A mim não me surpreendeu a situação judicial de Sócrates. Não tenho grandes dúvidas sobre a sua falta de ética e sobre os crimes de que é acusado. O que me surpreende é como, usando os mesmos critérios para criminalizar esse antigo primeiro-ministro, não existem outros políticos do centrão  a contas com a justiça. Neste caso parece que estamos perante um caso de justiça selectiva. Outros aspecto estranho neste caso é a demora em levar esse politico à barra do tribunal, pois aquilo que veio a público já tinha dado vários processos. Aqui parece-me que o interesse não é fazer justiça mas usar um processo para fazer politica partidária. E não me venham falar na independência da procuradora, Joana Vidal. Desde que a vi “desfilar”, em pleno passos-coelhismo, numa Universidade (?) de Verão da JSD, que ficou tudo dito sobre a sua independência!!!

O governo de Passos Coelho não melhorou a situação.

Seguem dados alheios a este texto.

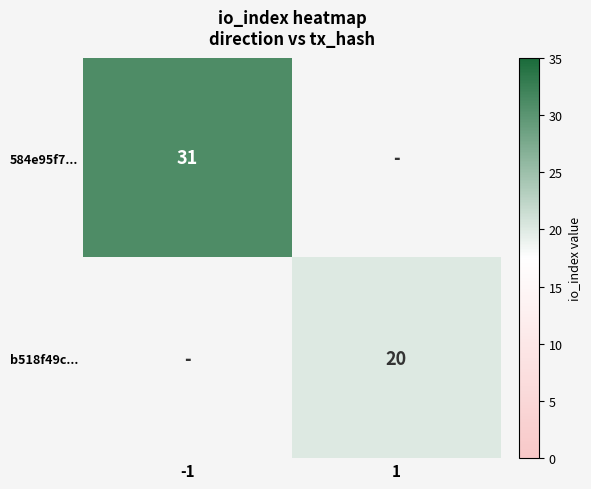

The 584e95f7... series shows 55 at -1. True or false?

False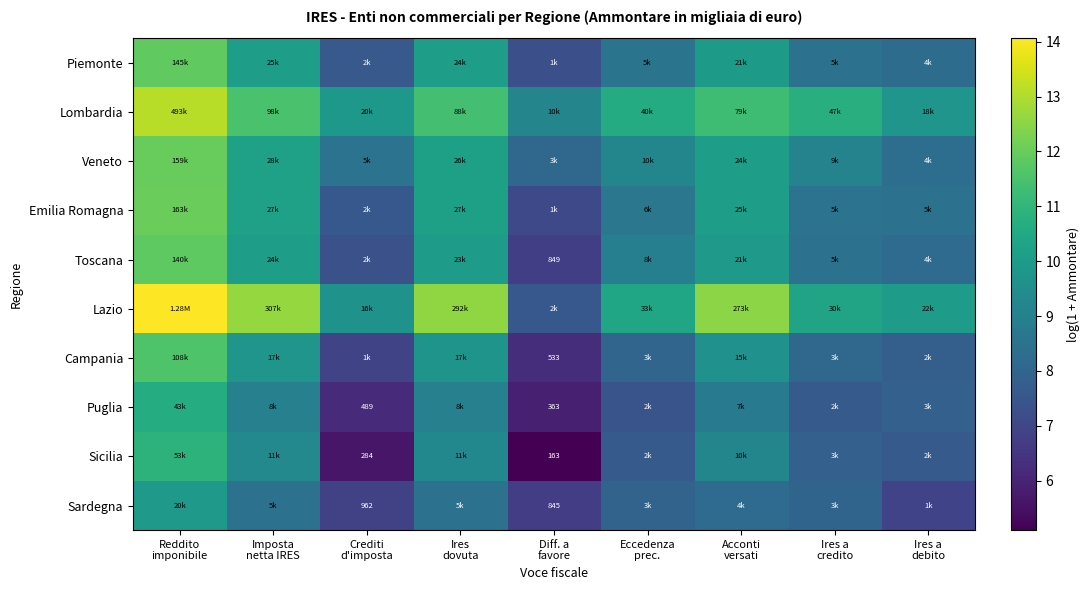

At which label does Sicilia first exceed 7?

Reddito imponibile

Além do constante espezinhar ilegal da Constituição para agradar aos “mercados” do corrupto poder financeiro, também têm vindo a público vários processos que o envolvem ou a ministros seus, mas que têm sido silenciados ou acabando prescritos, como o caso dos “submarinos” (este vindo do tempo de Durão Barroso), o caso dos vistos Gold, o “apagão” das finanças ou os esquecidos casos dos “Panama Papers” e da  Tecnoforma!!!!

Mas, muitas vezes, os grandes corruptos nem são os rostos mais conhecidos. Estes mantem-se muitas vezes no anonimato, manipulando a politica, as finanças e a economia. Basta consultar as listas de grandes devedores ao fisco ou dos que recorrem aos paraísos fiscais, onde proliferam os ilustres desconhecidos, alguns deles, acredito, testas-de-ferro de gente mais conhecida.

A corrupção existe, é o grande cancro da democracia, mas não se resolve com gritaria histérica, com sectarismo ou, ainda menos, com uma ditadura.